Correspondent Igor Kornelyuk, 37, died during surgery in a hospital after being wounded while on assignment in Luhansk. The whereabouts of the sound engineer who was with him were unknown throughout the day, but in late evening the network announced that Anton Voloshin had been confirmed dead as well.
Russian officials expressed indignation over the deaths. Prime Minister Dmitry Medvedev said the Ukrainian government should be held responsible, while Russia's federal investigative agency announced the opening of a criminal case.
Viktor Denisov, a cameraman working with Kornelyuk, said in a television broadcast that they were filming Ukrainian refugees fleeing the area north of the regional capital when mortar fire began. Denisov was not next to Kornelyuk when he was wounded.
Before the announcement of Voloshin's death, the Paris-based media advocacy group Reporters Without Borders said Kornelyuk was the fourth journalist to be killed in Ukraine since the start of the year.
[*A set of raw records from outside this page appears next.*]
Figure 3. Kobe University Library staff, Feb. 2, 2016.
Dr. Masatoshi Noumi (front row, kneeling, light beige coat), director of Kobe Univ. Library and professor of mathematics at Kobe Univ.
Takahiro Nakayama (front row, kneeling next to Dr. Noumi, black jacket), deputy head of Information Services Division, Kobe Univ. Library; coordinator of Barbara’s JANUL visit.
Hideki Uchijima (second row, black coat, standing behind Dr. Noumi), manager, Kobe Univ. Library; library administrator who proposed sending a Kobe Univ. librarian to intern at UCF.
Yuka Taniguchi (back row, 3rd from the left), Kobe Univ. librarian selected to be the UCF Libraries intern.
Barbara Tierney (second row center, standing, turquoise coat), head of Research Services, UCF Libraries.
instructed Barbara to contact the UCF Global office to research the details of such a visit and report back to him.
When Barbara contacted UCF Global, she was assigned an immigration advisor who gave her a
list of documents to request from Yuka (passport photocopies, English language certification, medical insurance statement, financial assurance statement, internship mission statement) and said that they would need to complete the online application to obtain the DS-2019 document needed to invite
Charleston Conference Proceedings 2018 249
"The violence affecting journalists in Ukraine is reaching unprecedented levels. We again call on the belligerents to do whatever is necessary to protect journalists as required by international law," said Johann Bihr, head of the Eastern Europe and Central Asia desk for the France-based organization.
The deadly conflict in eastern Ukraine between pro-Russia separatist rebels and the government in Kiev has been raging for nearly two months. On Monday, new Ukrainian President Petro Poroshenko pledged to propose a peace plan this week to bring a cease-fire to the east, but said the porous border with Russia had to be secured first.
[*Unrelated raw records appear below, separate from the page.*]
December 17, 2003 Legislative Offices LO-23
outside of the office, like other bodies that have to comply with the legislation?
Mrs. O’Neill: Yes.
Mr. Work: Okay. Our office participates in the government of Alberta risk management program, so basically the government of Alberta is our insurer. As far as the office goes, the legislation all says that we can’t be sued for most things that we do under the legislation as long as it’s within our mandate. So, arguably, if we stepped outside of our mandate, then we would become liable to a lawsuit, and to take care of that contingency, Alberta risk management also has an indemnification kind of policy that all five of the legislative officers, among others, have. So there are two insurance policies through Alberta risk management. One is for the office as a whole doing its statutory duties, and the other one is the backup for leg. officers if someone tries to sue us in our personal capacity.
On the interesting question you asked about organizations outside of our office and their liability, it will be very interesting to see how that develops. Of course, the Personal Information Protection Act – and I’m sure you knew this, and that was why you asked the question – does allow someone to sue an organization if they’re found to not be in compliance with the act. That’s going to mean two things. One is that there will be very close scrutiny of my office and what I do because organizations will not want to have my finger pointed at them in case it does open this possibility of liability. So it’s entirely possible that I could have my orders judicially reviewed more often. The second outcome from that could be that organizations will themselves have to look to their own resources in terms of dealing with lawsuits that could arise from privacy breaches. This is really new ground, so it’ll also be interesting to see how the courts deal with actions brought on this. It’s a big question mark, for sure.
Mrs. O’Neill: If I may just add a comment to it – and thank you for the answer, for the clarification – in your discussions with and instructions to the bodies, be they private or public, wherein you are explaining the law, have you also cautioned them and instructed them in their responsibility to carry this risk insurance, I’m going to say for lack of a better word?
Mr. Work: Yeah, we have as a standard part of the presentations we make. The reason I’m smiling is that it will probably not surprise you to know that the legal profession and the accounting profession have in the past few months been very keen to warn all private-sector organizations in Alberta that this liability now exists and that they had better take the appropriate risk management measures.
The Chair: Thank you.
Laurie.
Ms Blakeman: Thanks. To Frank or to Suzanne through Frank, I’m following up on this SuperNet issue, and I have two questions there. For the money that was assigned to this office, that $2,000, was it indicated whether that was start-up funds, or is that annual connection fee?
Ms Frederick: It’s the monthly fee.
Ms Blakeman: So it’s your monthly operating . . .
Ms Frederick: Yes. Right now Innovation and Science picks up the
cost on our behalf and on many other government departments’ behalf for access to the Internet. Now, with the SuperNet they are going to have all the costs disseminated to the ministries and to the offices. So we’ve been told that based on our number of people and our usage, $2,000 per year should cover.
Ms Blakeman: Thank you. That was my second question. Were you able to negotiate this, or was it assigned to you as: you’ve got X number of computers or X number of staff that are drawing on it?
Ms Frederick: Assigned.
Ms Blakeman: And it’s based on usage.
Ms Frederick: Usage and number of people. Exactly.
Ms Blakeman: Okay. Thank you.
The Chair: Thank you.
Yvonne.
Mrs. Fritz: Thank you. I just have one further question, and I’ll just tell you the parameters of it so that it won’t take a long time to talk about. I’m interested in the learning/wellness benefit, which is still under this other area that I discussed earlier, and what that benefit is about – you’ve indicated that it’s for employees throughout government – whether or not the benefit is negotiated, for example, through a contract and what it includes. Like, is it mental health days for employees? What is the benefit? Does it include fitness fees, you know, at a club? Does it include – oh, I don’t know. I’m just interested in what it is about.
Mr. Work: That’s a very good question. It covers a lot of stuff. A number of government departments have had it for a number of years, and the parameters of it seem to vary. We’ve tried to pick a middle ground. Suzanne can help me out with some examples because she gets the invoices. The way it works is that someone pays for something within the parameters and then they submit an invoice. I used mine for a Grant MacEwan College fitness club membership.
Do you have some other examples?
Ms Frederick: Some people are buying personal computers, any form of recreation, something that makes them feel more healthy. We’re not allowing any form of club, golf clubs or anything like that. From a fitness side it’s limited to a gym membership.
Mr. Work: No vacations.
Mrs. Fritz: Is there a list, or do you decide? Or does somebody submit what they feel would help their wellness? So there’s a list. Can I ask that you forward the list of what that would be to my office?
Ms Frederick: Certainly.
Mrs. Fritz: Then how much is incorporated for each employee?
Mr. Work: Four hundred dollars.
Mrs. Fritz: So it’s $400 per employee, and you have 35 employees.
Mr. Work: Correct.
Ukraine accuses Russia of supporting the rebels, and the United States and NATO say tanks and other heavy weapons have crossed from Russia into the hands of rebels in Ukraine.
Russia has denied sending any weapons or troops, and the rebels said the few tanks they had were seized from Ukrainian forces.
Cash-strapped Ukraine was due to receive 500 million euros ($680 million) on Tuesday from the European Union to help stabilize the country and shore up its ailing economy. EU Economics Commissioner Olli Rehn said the loan was "a further concrete sign of European solidarity."
The money from the 28-nation bloc is part of a wider EU package aimed at helping Ukraine reform its economy to boost growth and increase jobs.
The EU sent Ukraine 100 million euros ($1.35 million) last month and has another 1 billion euros ($1.35 billion) lined up for it, provided Ukraine meets milestones on economic and financial reforms.
Russia circulated a new U.N. resolution on Ukraine Monday in a fresh effort to get the deeply divided Security Council to address the worsening humanitarian situation and escalating conflict in the east between the government and separatist fighters.